E não eram todas as equipes Honda que teriam a RC211V logo de cara. De início, apenas o time oficial utilizaria as máquinas. Enquanto isso, as satélites Gresini (de Daijiro Kato) e a Pons (de Barros e Loris Capirossi) ainda teriam a NSR500, menos potente e sofisticada.
Campeã com Valentino Rossi em 2001, a NSR500 ainda oferecia muita competitividade. Graças ao seu menor peso e ao caráter explosivo dos motores dois tempos, os pilotos conseguiam acompanhar as quatro tempos ainda meio desengonçadas em certas situações, como circuitos de baixa velocidade.
Isso, contudo, não impediu Valentino Rossi de vencer cinco das seis primeiras corridas do ano.
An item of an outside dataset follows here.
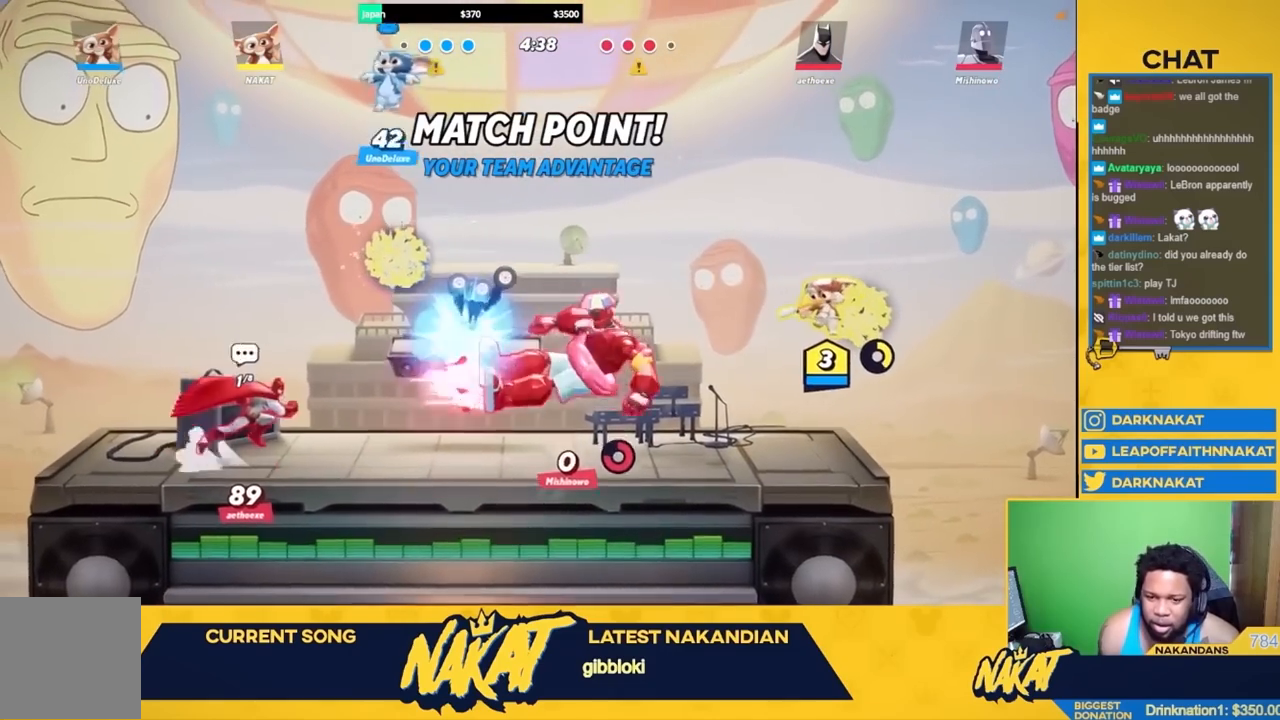
{"buttons": [], "left_stick": "center", "right_stick": "center", "events": [[100, "left_stick", "center"], [317, "left_stick", "up"], [383, "R1", "up"], [417, "left_stick", "center"]]}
Na época, o italiano era “apenas” o campeão de 2001, mas com tanta disparidade técnica, caminhava a passos larguíssimos para um fácil bicampeonato.
Com o tempo de 2min01s691, o italiano pegou a pole em Assen a frente de seu grande rival na época, Max Biaggi, Kenny Roberts Jr. e Loris Capirossi. Três décimos atrás, Barros abria a segunda fila, a frente de Carlos Checa, Tesuya Harada e Tohru Ukawa, o companheiro de Rossi na Repsol-Honda.
Na largada, Rossi partiu mal e caiu para quarto, atrás de Roberts Jr, Biaggi e Ukawa. O japonês não demorou a ceder sua posição, de modo que o italiano rapidamente estava disputando a ponta com os dois primeiros. Enquanto isso, Barros e Capirossi vinham apenas em sexto e sétimo, respectivamente.
Barros, no entanto, estava inspirado. O brasileiro ultrapassou Ukawa e logo em seguida superou Biaggi e Rossi praticamente de uma vez só no miolo do circuito. Na volta seguinte foi a vez do líder Roberts Jr. ceder a sua posição ao brasileiro, que assumia a ponta pela primeira vez.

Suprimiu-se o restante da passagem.